Brief: Reproduce the lines of the material that start at the line containing "Quizá olvidar no" and end with the line containing "Deja un comentario". Include both of those lines.

Text data extracted from pages:
******

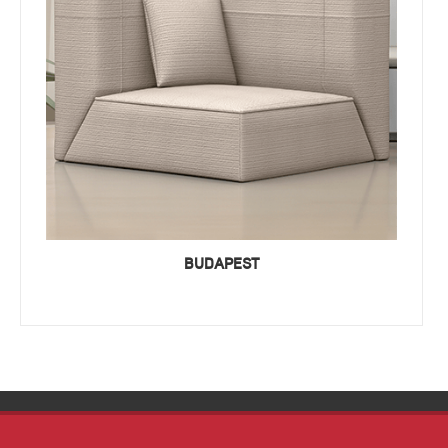
BUDAPEST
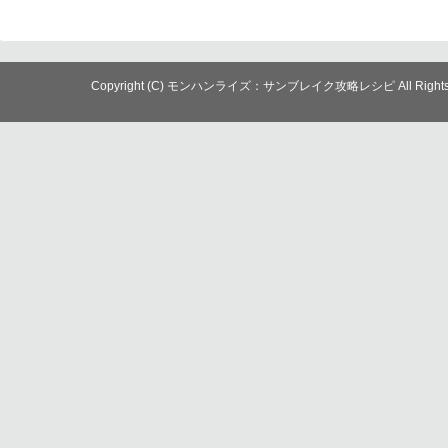
Copyright (C) モンハンライズ：サンブレイク攻略レシピ All Rights R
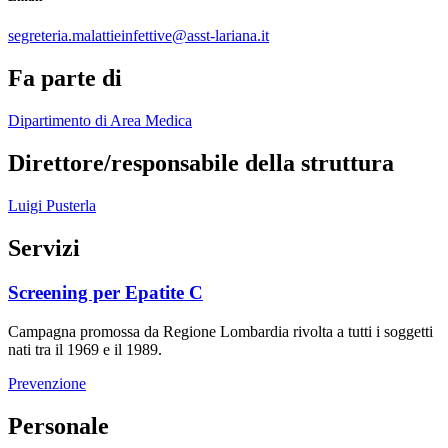
segreteria.malattieinfettive@asst-lariana.it
Fa parte di
Dipartimento di Area Medica
Direttore/responsabile della struttura
Luigi Pusterla
Servizi
Screening per Epatite C
Campagna promossa da Regione Lombardia rivolta a tutti i soggetti
nati tra il 1969 e il 1989.
Prevenzione
Personale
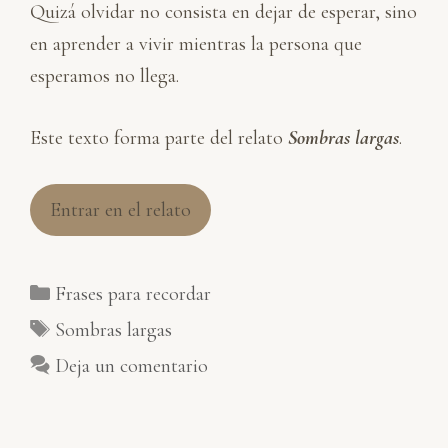
Quizá olvidar no consista en dejar de esperar, sino
en aprender a vivir mientras la persona que
esperamos no llega.
Este texto forma parte del relato
Sombras largas
.
Entrar en el relato
Categorías
Frases para recordar
Etiquetas
Sombras largas
Deja un comentario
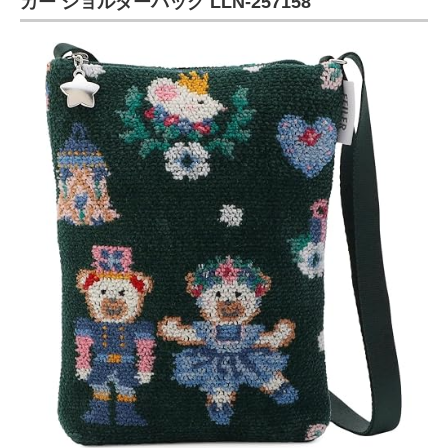
カー ショルダーバッグ LLN-257158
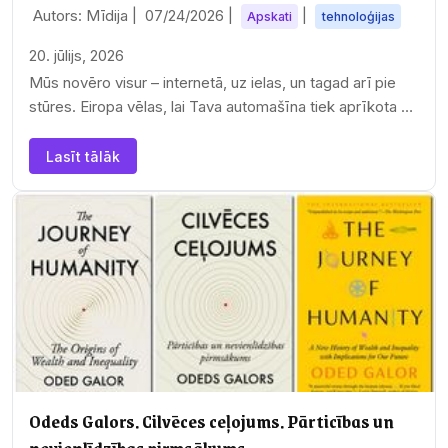
Autors: Mīdija |
07/24/2026
|
|
Apskati
tehnoloģijas
20. jūlijs, 2026
Mūs novēro visur – internetā, uz ielas, un tagad arī pie
stūres. Eiropa vēlas, lai Tava automašīna tiek aprīkota ar
kameru. Kāpēc?
Lasīt tālāk
Odeds Galors. Cilvēces ceļojums. Pārticības un
nevienlīdzības pirmsākums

******

Answer box:
Quizá olvidar no consista en dejar de esperar, sino
en aprender a vivir mientras la persona que
esperamos no llega.
Este texto forma parte del relato
Sombras largas
.
Entrar en el relato
Categorías
Frases para recordar
Etiquetas
Sombras largas
Deja un comentario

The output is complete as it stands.